The House of Representatives passed legislation today that will suspend environmental laws to open up previously protected old-growth and recreation areas to clearcut logging. The Orwellian-named “Resilient Federal Forests Act” (HR 2936) is an overwhelming assault on the nation’s public lands, waters, species and environmental laws.
“This is a profit-driven, timber industry initiative thinly disguised as restoration,” says Samantha Krop, Grassroots Organizer with Eugene-based Casadia Wildlands. “It guts our bedrock laws in order to clearcut public forests in a magnitude we have never seen before.”
While the bill is framed as a way to address forest fires, it does little to create more fire-resilient forests. Instead, it is designed to boost logging levels on our National Forests and Bureau of Land Management lands while sacrificing myriad bedrock environmental laws.
“This bill is a fraud, and it is completely opposite to our hard-earned knowledge about fires on our forests,” says Gabriel Scott, In-House Counsel with Cascadia Wildlands. “This cynical betrayal of the public confirms our worst fears about national forest policy in this Congress under this Administration.”
Introduced by Representative Bruce Westerman (R-AR), the bill is a gift to the timber industry. In only his second term in Congress, Westerman has received more campaign contributions from Big Timber than any other industry.
Specifically, the bill would:
• Make millions of acres of currently protected areas — including endangered species habitat and other critically sensitive areas tied to these lands—vulnerable to harmful road building and logging. These targeted areas are some of the most popular outdoor recreation areas throughout the West.
• Exempt commercial logging from requirements under the Endangered Species Act, in essence issuing a blank check for projects that would jeopardize imperiled species and their critical habitats.
• Skirt public participation and review of logging projects that will affect communities in the Pacific Northwest. H.R. 2936 cuts out meaningful public involvement and enables significant destruction of public lands and waters by waiving substantive environmental review for a broad range of harmful activities. To put the sheer magnitude of these legal changes in perspective, currently only smaller logging projects are exempt from substantive environmental review under federal law. H.R. 2936 increases the size of exempt projects to 30,000 acres.
Despite the bill’s proponents’ attempt to use this year’s fire season as an excuse for dramatically increased logging, leading scientists state that post-fire logging generally only further harms the ecosystem, undermines recovery, and increases fire risk. Through their slow decay, standing dead trees that remain after a fire provide the very nutrients needed to recover the landscape over the long haul. Post-fire logging involves cutting the large trees and leaves behind smaller trees and branches, and often involves planting dense rows of resinous saplings that can further increase fire risk.
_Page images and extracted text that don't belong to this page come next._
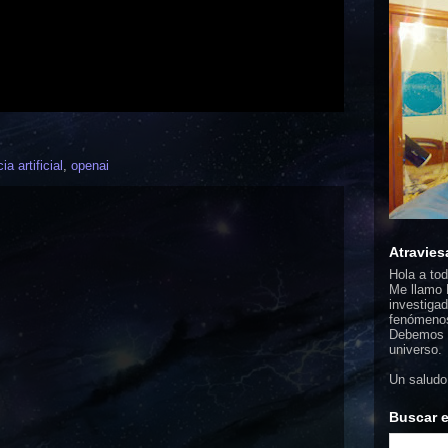
ia artificial
,
openai
Atravies
Hola a to
Me llamo F
investigad
fenómenos
Debemos d
universo.
Un saludo
Buscar e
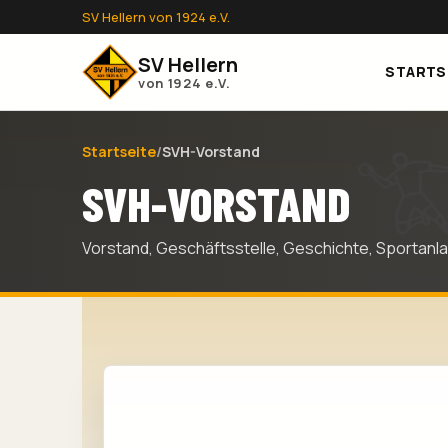
SV Hellern von 1924 e.V.
SV Hellern
STARTS
von 1924 e.V.
Startseite
/
SVH-Vorstand
SVH-VORSTAND
Vorstand, Geschäftsstelle, Geschichte, Sportanla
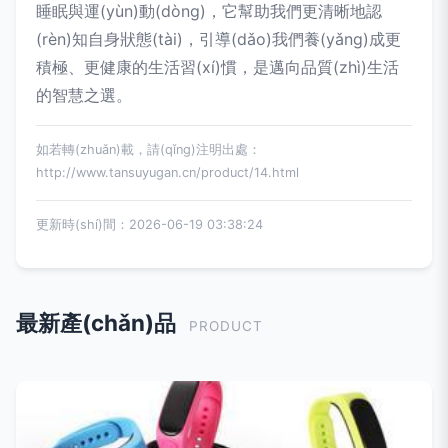
睡眠與運(yùn)動(dòng)，它幫助我們更清晰地認
(rèn)知自身狀態(tài)，引導(dǎo)我們養(yǎng)成更
積極、更健康的生活習(xí)慣，是邁向品質(zhì)生活
的智慧之選。
如若轉(zhuǎn)載，請(qǐng)注明出處：
http://www.tansuyugan.cn/product/14.html
更新時(shí)間：2026-06-19 03:38:24
最新產(chǎn)品
PRODUCT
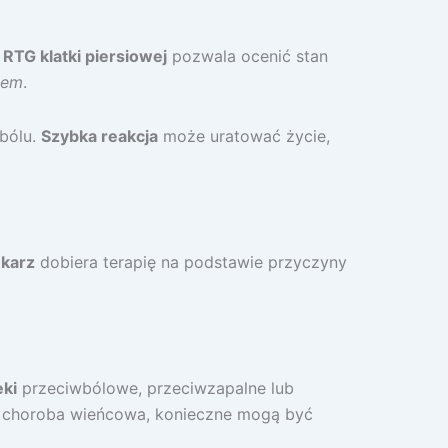
i
RTG klatki piersiowej
pozwala ocenić stan
cem
.
bólu.
Szybka reakcja
może uratować życie,
karz
dobiera terapię na podstawie przyczyny
eki
przeciwbólowe, przeciwzapalne lub
ak choroba wieńcowa, konieczne mogą być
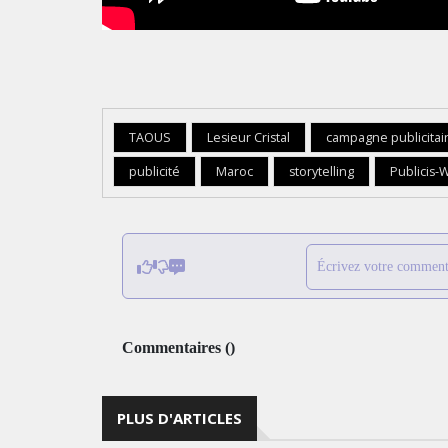
TAOUS
Lesieur Cristal
campagne publicitai
publicité
Maroc
storytelling
Publicis-
Écrivez votre comment
Commentaires
(
)
PLUS D'ARTICLES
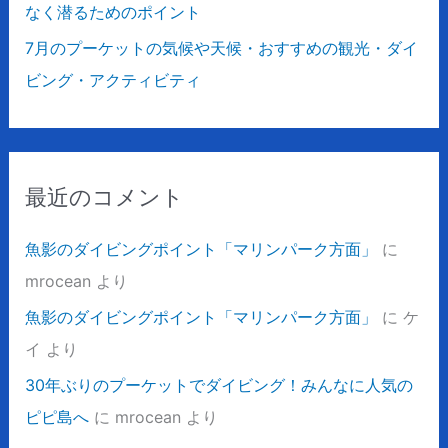
なく潜るためのポイント
7月のプーケットの気候や天候・おすすめの観光・ダイ
ビング・アクティビティ
最近のコメント
魚影のダイビングポイント「マリンパーク方面」
に
mrocean
より
魚影のダイビングポイント「マリンパーク方面」
に
ケ
イ
より
30年ぶりのプーケットでダイビング！みんなに人気の
ピピ島へ
に
mrocean
より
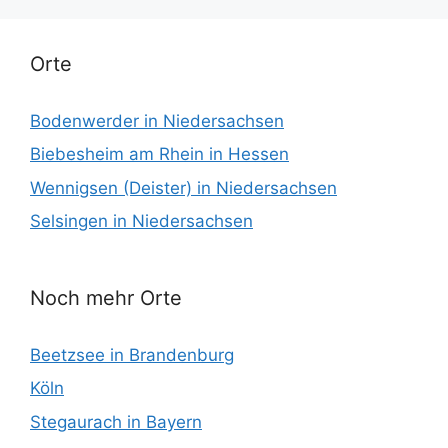
Orte
Bodenwerder in Niedersachsen
Biebesheim am Rhein in Hessen
Wennigsen (Deister) in Niedersachsen
Selsingen in Niedersachsen
Noch mehr Orte
Beetzsee in Brandenburg
Köln
Stegaurach in Bayern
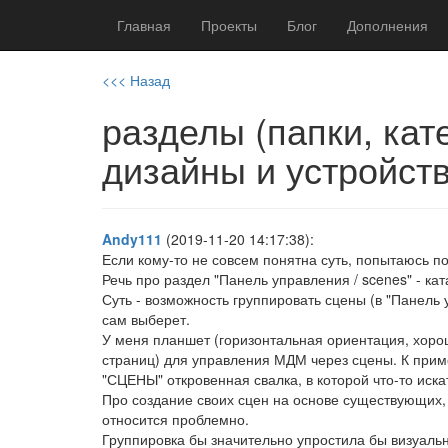
Главная
Проекты
Блог
Дополнения
<<< Назад
разделы (папки, ка
дизайны и устройств
Andy111
(2019-11-20 14:17:38):
Если кому-то не совсем понятна суть, попытаюсь п
Речь про раздел "Панель управления / scenes" - кат
Суть - возможность группировать сцены (в "Панель 
сам выберет.
У меня планшет (горизонтальная ориентация, хоро
страниц) для управления МДМ через сцены. К пример
"СЦЕНЫ" откровенная свалка, в которой что-то иска
Про создание своих сцен на основе существующих, 
относится проблемно.
Группировка бы значительно упростила бы визуально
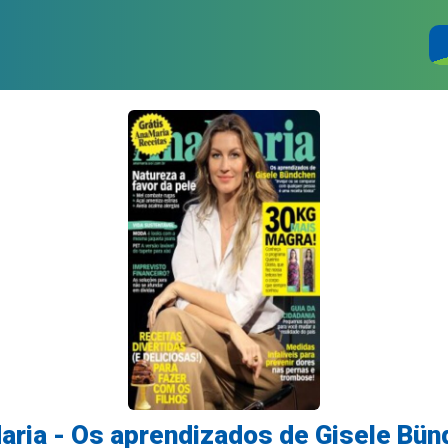
ria - Os aprendizados de Gisele Bü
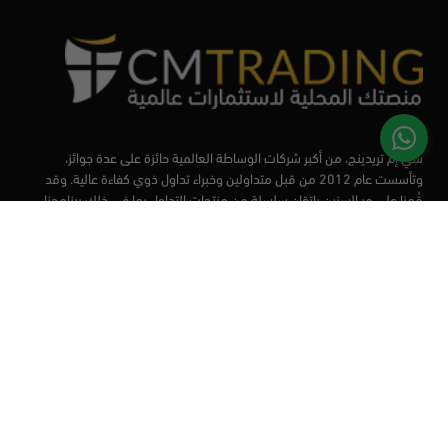
سي إم تريدينج، من أكبر شركات الوساطة العالمية حائزة على عدة جوائز،
وتأسست عام 2012 من قبل متداولين وخبراء تداول ذوي كفاءة عالية. وقد
قُمنا على مر السنين بإتقان سلسلة من منتجات التداول بما في ذلك برنامجنا
التعليمي، من أجل تزويد المتداولين لدينا بأفضل الأدوات في السوق.
الأسواق
أدوات التداول
منصات التداول
التعليم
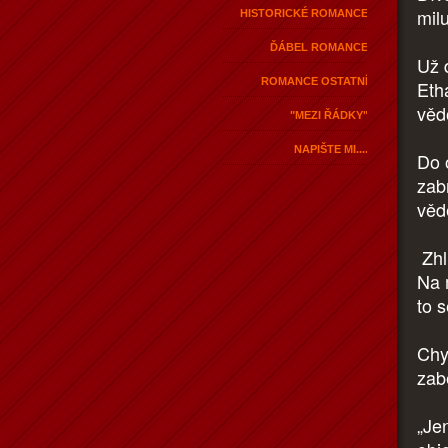
mil
HISTORICKÉ ROMANCE
ĎÁBEL ROMANCE
Už 
ROMANCE OSTATNÍ
Etha
věd
"MEZI ŘÁDKY"
NAPIŠTE MI....
Do 
zabr
vědě
Zhl
Na 
to 
Chy
zab
„Je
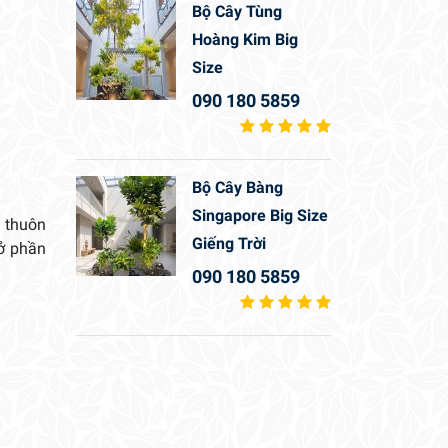
Bộ Cây Tùng
Hoàng Kim Big
Size
090 180 5859
Bộ Cây Bàng
Singapore Big Size
 thuôn
Giếng Trời
ở phần
090 180 5859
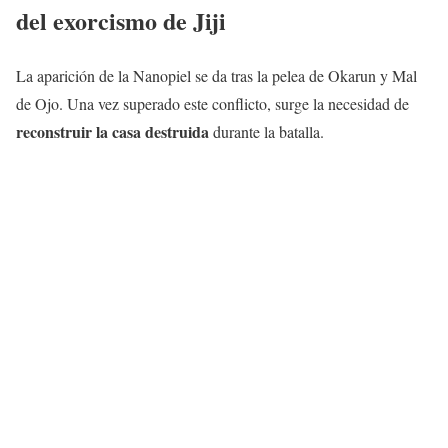
del exorcismo de Jiji
La aparición de la Nanopiel se da tras la pelea de Okarun y Mal
de Ojo. Una vez superado este conflicto, surge la necesidad de
reconstruir la casa destruida
durante la batalla.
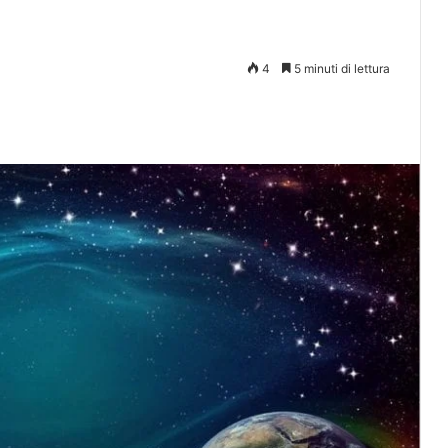
4
5 minuti di lettura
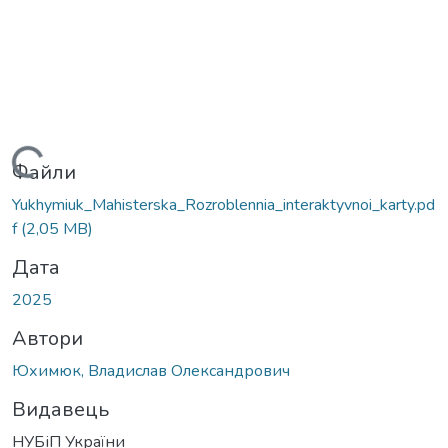
антажиться...
Файли
Yukhymiuk_Mahisterska_Rozroblennia_interaktyvnoi_karty.pd
f
(2,05 MB)
Дата
2025
Автори
Юхимюк, Владислав Олександрович
Видавець
НУБіП України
Moreover, the bill diverts Secure Rural Schools Act funding from restoration activities to timber projects, and creates a state-based timber production program to facilitate logging. In essence, the bill takes money that would fund education in western states and funnels it to the timber industry.
If enacted into law, the bill will set a dangerous precedent to erode cornerstone laws that protect the environment further jeopardizing clean water, imperiled species and climate security.